▶ REQUIRED TASK 1
Output the metalink discussion word for word from "BUT: There is" up to and including "a chicken-egg problem.".
▶ REQUIRED TASK 2
Translate this sentence from the metalink discussion into Spanish: "The same solution applies here: let's evolve chrome's metalink support one step at a time."

▶ DOCUMENT EXTRACT
★ ★ ★

This is a perfect example of a hen-egg problem. I also like what metalinks are able to do, e.g. I'm managing the mirrors of a big (.5 gb) open source program and in some parts of the world the internet is so flaky and slow, that you have no chance to get this file just with simple html or ftp. Resume capabilites are important and selecting good mirrors automatically is nice.

BUT: There is also another technology in the wild that is in my eyes a replacement for metalinks. It's the "WebSeed" [ws] feature for torrents. BitTorrent is much more popular and if your client supports webseeds (many do!) you can use them equally well for the same purpose as metalinks. So, if chrome would support everything to create a bittorrent extension with webseeds, you get everything you need. Note: For this OSS project, I also create torrents with webseeds and I have no complaints.

[ws] http://getright.com/seedtorrent.html (but there are other implementations)
Labels: -Mstone-X Feature-Downloads
It is a bit of a chicken-egg problem.
The solution to the actual chicken-egg problem is, of course, the Zen/quantum state of "neither and both": chickens evolved gradually, so there wasn't a 'first' chicken or a 'first' chicken egg that was significantly different from its parent almost-chicken/almost-chicken egg.
The same solution applies here: let's evolve chrome's metalink support one step at a time. Chrome's metalink support may be "complete enough" (enough like a chicken) when a "complete enough" extension is in the webstore, even if the totally complete native implementation (modern chicken) isn't justifiable until much later. The extension may spawn (the justification for) the native implementation.
Ben, thanks for the comments and help. I understand where you're coming from. we appreciate your tips and will work to improve the extension & take it as far as an extension can go! :)

★ ★ ★

▶ RECORDED INFORMATION
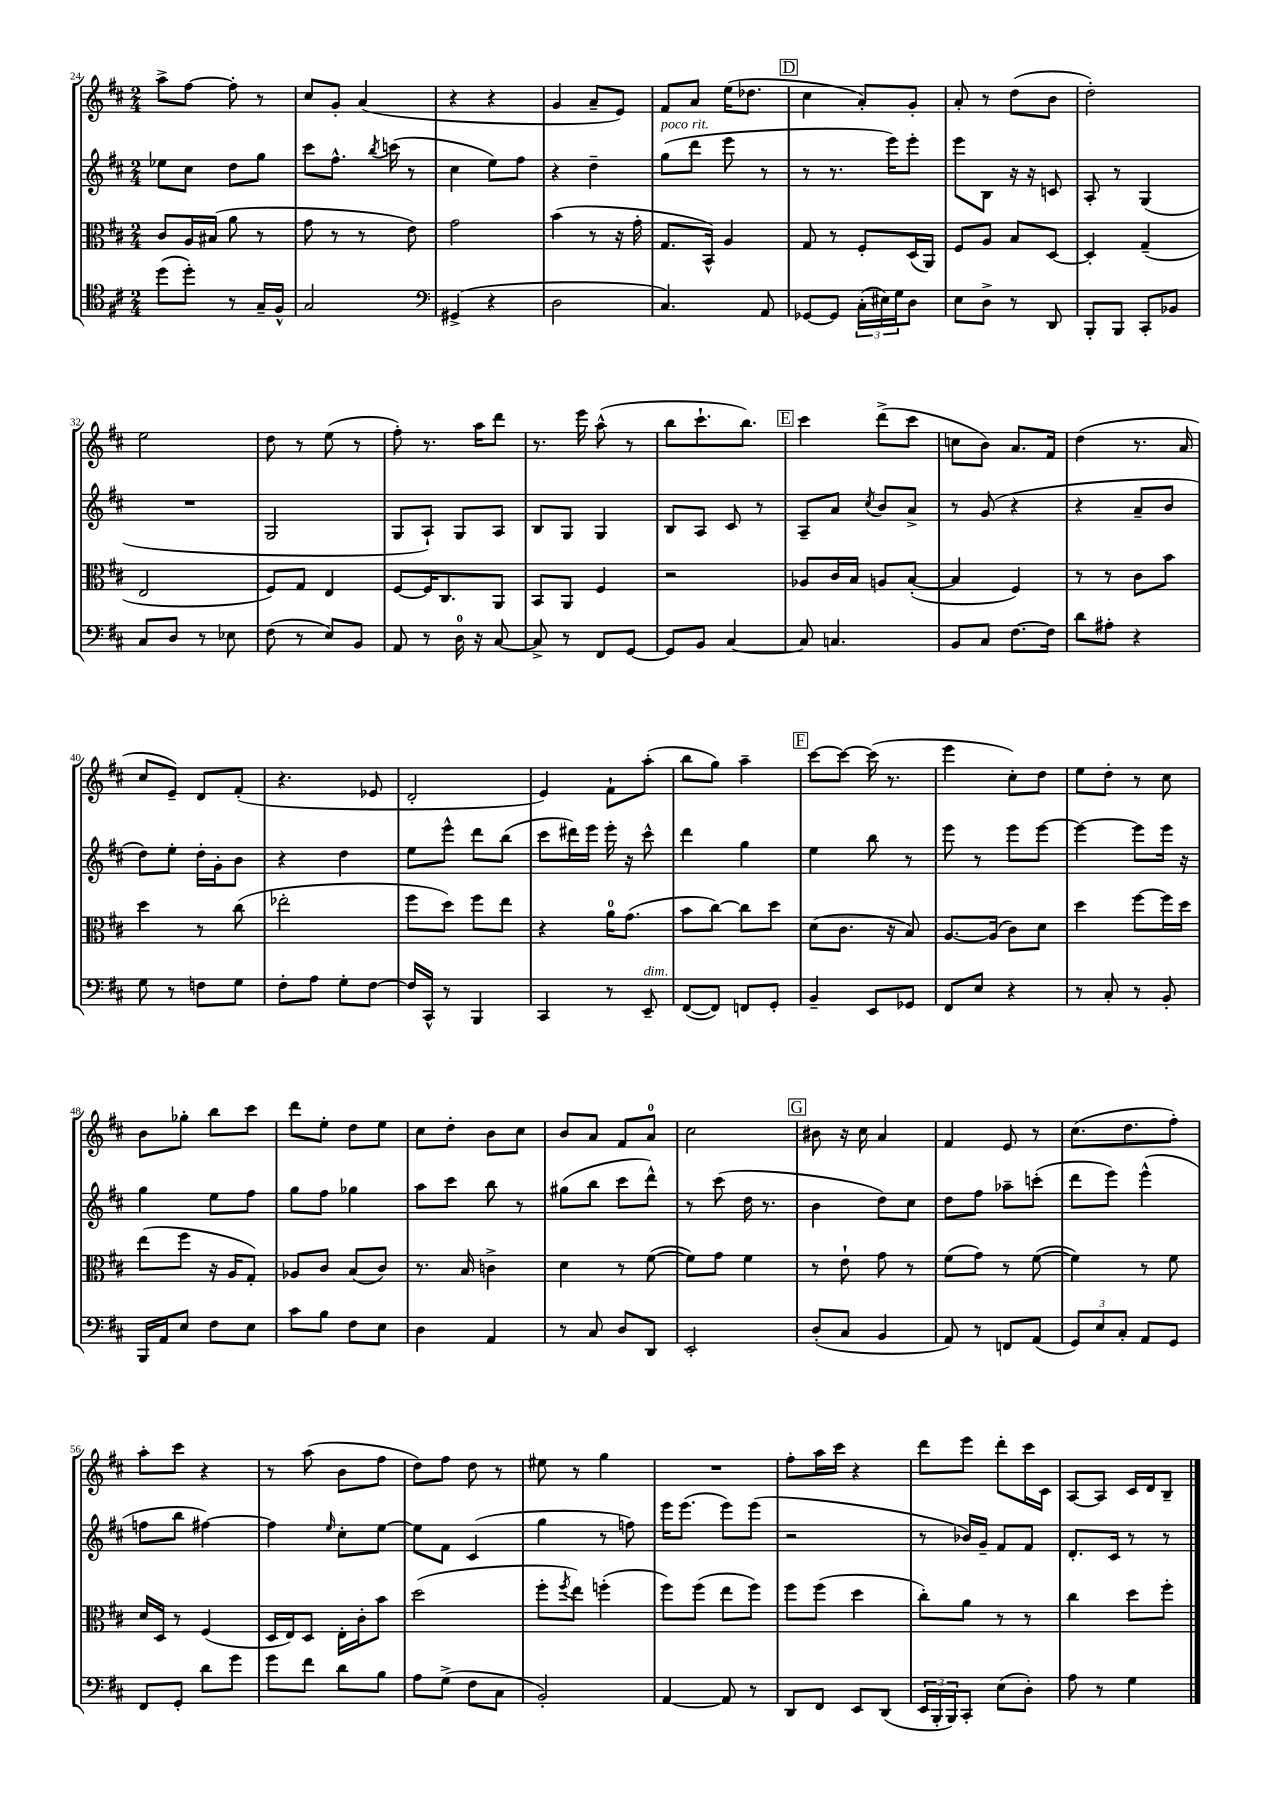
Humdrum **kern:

**kern	**kern	**kern	**kern
*staff4	*staff3	*staff2	*staff1
*clefC4	*clefC3	*clefG2	*clefG2
*k[f#c#]	*k[f#c#]	*k[f#c#]	*k[f#c#]
*M2/4	*M2/4	*M2/4	*M2/4
(8dd	8c#	8ee-	8aa^
8dd')	16A	8cc#	[8ff#
.	(16B#	.	.
8r	8a	8dd	8ff#']
16G~	8r	8gg	8r
16F#^^	.	.	.
=	=	=	=
2G	8g	8ccc#	8cc#
.	8r	8.ff#^^	8g'
.	8r	.	(4a
.	.	8qbb	.
.	.	(16ccc	.
.	8e)	8r	.
=	=	=	=
*clefF4	*	*	*
(4GG#^	2g	4cc#	4r
4r	.	8ee)	4r
.	.	8ff#	.
=	=	=	=
2D	(4b	4r	4g
.	8r	4dd~	8a~
.	16r	.	8e)
.	16g'	.	.
=	=	=	=
4.C#)	8.G	(8gg	8f#
.	.	8ddd	8a
.	16BB^^)	.	.
.	4A	8eee	(16ee
.	.	.	8.dd-
8AA	.	8r	.
=	=	=	=
[8GG-	8G	8r	4cc#
8GG-]	8r	8.r	.
(24C#'	8F#'	.	8a')
24E#)	.	.	.
.	.	16eee)	.
24G	.	.	.
8D	(16D	8eee'	8g'
.	16AA)	.	.
=	=	=	=
8E	8F#	8eee	8a'
8D^	8A	8B	8r
8r	8B	16r	(8dd
.	.	16r	.
8DD	[8D	8c	8b
=	=	=	=
8BBB'	4D']	8A'	2dd')
8BBB	.	8r	.
8CC#'	(4G~	(4G	.
8BB-	.	.	.
=	=	=	=
8C#	2E	2r	2ee
8D	.	.	.
8r	.	.	.
8E-	.	.	.
=	=	=	=
(8F#	8F#)	2G	8dd
8r	8G	.	8r
8E)	4E	.	(8ee
8BB	.	.	8r
=	=	=	=
8AA	[8F#	8G	8ff#')
8r	16F#]	8A`)	8.r
.	8.C#	.	.
16D	.	8G	.
16r	.	.	16aa
[8C#	8AA	8A	8ddd
=	=	=	=
8C#^]	8BB	8B	8.r
8r	8AA	8G	.
.	.	.	16eee
8FF#	4F#	4G	(8aa^^
[8GG	.	.	8r
=	=	=	=
8GG]	2r	8B	8bb
8BB	.	8A	8.ccc#`
[4C#	.	8c#	.
.	.	.	8.bb)
.	.	8r	.
=	=	=	=
8C#]	8A-	8A~	4ccc#
4.C	16c#	8a	.
.	16B	.	.
.	.	8qcc#	.
.	8A	8b	(8ddd^
.	([8B'	8a^	8ccc#
=	=	=	=
8BB	4B]	8r	8cc
8C#	.	(8g	8b)
[8.F#	4F#)	4r	8.a
16F#]	.	.	16f#
=	=	=	=
8d	8r	4r	(4dd
8A#'	8r	.	.
4r	8c#	8a~	8.r
.	8b	8b	.
.	.	.	16a
=	=	=	=
8G	4dd	8dd)	8cc#
8r	.	8ee'	8e~)
8F	8r	16dd'	8d
.	.	16g'	.
8G	(8cc#	8b	(8f#'
=	=	=	=
8F#'	2ee-'	4r	4.r
8A	.	.	.
8G'	.	4dd	.
[8F#	.	.	8e-
=	=	=	=
16F#]	8ff#	8ee	2d'
16CC#^^	.	.	.
8r	8dd)	8eee^^	.
4BBB	8ff#	8ddd	.
.	8ee	(8bb	.
=	=	=	=
4CC#	4r	8ccc#	4e)
.	.	16ddd#)	.
.	.	16eee	.
8r	16a	16eee'	8f#`
.	(8.g	16r	.
8EE~	.	8ccc#^^	(8aa'
=	=	=	=
([8FF#	8b	4ddd	8bb
8FF#])	[8cc#)	.	8gg)
8FF	8cc#]	4gg	4aa~
8GG'	8dd	.	.
=	=	=	=
4BB~	(8d	4ee	[8ccc#
.	8.c#	.	8ccc#_
8EE	.	8bb	(16ccc#]
.	16r	.	8.r
8GG-	8B)	8r	.
=	=	=	=
8FF#	[8.A	8eee	4eee
8E	.	8r	.
.	(16A]	.	.
4r	8c#)	8eee	8cc#')
.	8d	[8eee	8dd
=	=	=	=
8r	4dd	4eee_	8ee
8C#'	.	.	8dd'
8r	[8ff#	8eee]	8r
8BB'	16ff#]	16eee	8cc#
.	16dd	16r	.
=	=	=	=
16BBB	(8ee	4gg	8b
16AA	.	.	.
8E	8ff#	.	8gg-'
8F#	16r	8ee	8bb
.	16A	.	.
8E	8G')	8ff#	8ccc#
=	=	=	=
8c#	8A-	8gg	8ddd
8B	8c#	8ff#	8ee'
8F#	(8B	4gg-	8dd
8E	8c#)	.	8ee
=	=	=	=
4D	8.r	8aa	8cc#
.	.	8ccc#	8dd'
.	16B	.	.
4AA	4c^	8bb	8b
.	.	8r	8cc#
=	=	=	=
8r	4d	(8gg#	8b
8C#	.	8bb	8a
8D	8r	8ccc#	8f#
8DD	([8f#	8ddd^^)	8a
=	=	=	=
2EE'	8f#])	8r	2cc#
.	8g	(8ccc#	.
.	4f#	16dd	.
.	.	8.r	.
=	=	=	=
(8D'	8r	4b	8b#
8C#	8e`	.	16r
.	.	.	16cc#
4BB	8g	8dd)	4a
.	8r	8cc#	.
=	=	=	=
8AA)	(8f#	8dd	4f#
8r	8g)	8ff#	.
8FF	8r	8aa-~	8e
(8AA	([8f#	(8ccc'	8r
=	=	=	=
12GG)	4f#])	8ddd	(8.cc#
12E	.	.	.
.	.	8eee)	.
12C#'	.	.	.
.	.	.	8.dd
8AA	8r	(4eee^^	.
8GG	8f#	.	8ff#')
=	=	=	=
8FF#	16d	8ff	8aa'
.	16D	.	.
8GG'	8r	8bb	8ccc#
8d	(4F#	[4ff#)	4r
8g	.	.	.
=	=	=	=
8g	16D	4ff#]	8r
.	16E)	.	.
8f#	8D	.	(8aa
.	.	16qqee	.
8d	16E'	8cc#'	8b
.	16c#'	.	.
8B	8b	[8ee	8ff#
=	=	=	=
8A	(2dd	8ee]	8dd)
(8G^	.	8f#	8ff#
8F#	.	(4c#	8dd
8C#	.	.	8r
=	=	=	=
2BB')	8ff#'	4gg	8ee#
.	8qff#	.	.
.	8ee)	.	8r
.	(4ff'	8r	4gg
.	.	8ff)	.
=	=	=	=
[4AA	8ff#)	16eee	2r
.	.	(8.eee	.
.	(8ff#	.	.
8AA]	8ee	8eee)	.
8r	8ff#)	(8eee	.
=	=	=	=
8DD	8ff#	2r	8ff#'
8FF#	(8ff#	.	16aa
.	.	.	16ccc#
8EE	4dd	.	4r
(8DD	.	.	.
=	=	=	=
24EE	8cc#')	8r	8ddd
24BBB'	.	.	.
24BBB)	.	.	.
8CC#'	8a	16b-)	8eee
.	.	16g~	.
(8E	8r	8f#	8ddd'
8D')	8r	8f#	16ccc#
.	.	.	16c#
=	=	=	=
8A	4cc#	8.d'	[8A
8r	.	.	8A]
.	.	16c#	.
4G	8dd	8r	16c#
.	.	.	16d
.	8ff#'	8r	8B~
==	==	==	==
*-	*-	*-	*-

★ ★ ★

▶ COMPLETE ANSWER 1
BUT: There is also another technology in the wild that is in my eyes a replacement for metalinks. It's the "WebSeed" [ws] feature for torrents. BitTorrent is much more popular and if your client supports webseeds (many do!) you can use them equally well for the same purpose as metalinks. So, if chrome would support everything to create a bittorrent extension with webseeds, you get everything you need. Note: For this OSS project, I also create torrents with webseeds and I have no complaints.

[ws] http://getright.com/seedtorrent.html (but there are other implementations)
Labels: -Mstone-X Feature-Downloads
It is a bit of a chicken-egg problem.

▶ COMPLETE ANSWER 2
La misma solución se aplica aquí: hagamos evolucionar el soporte de metalink de chrome paso a paso.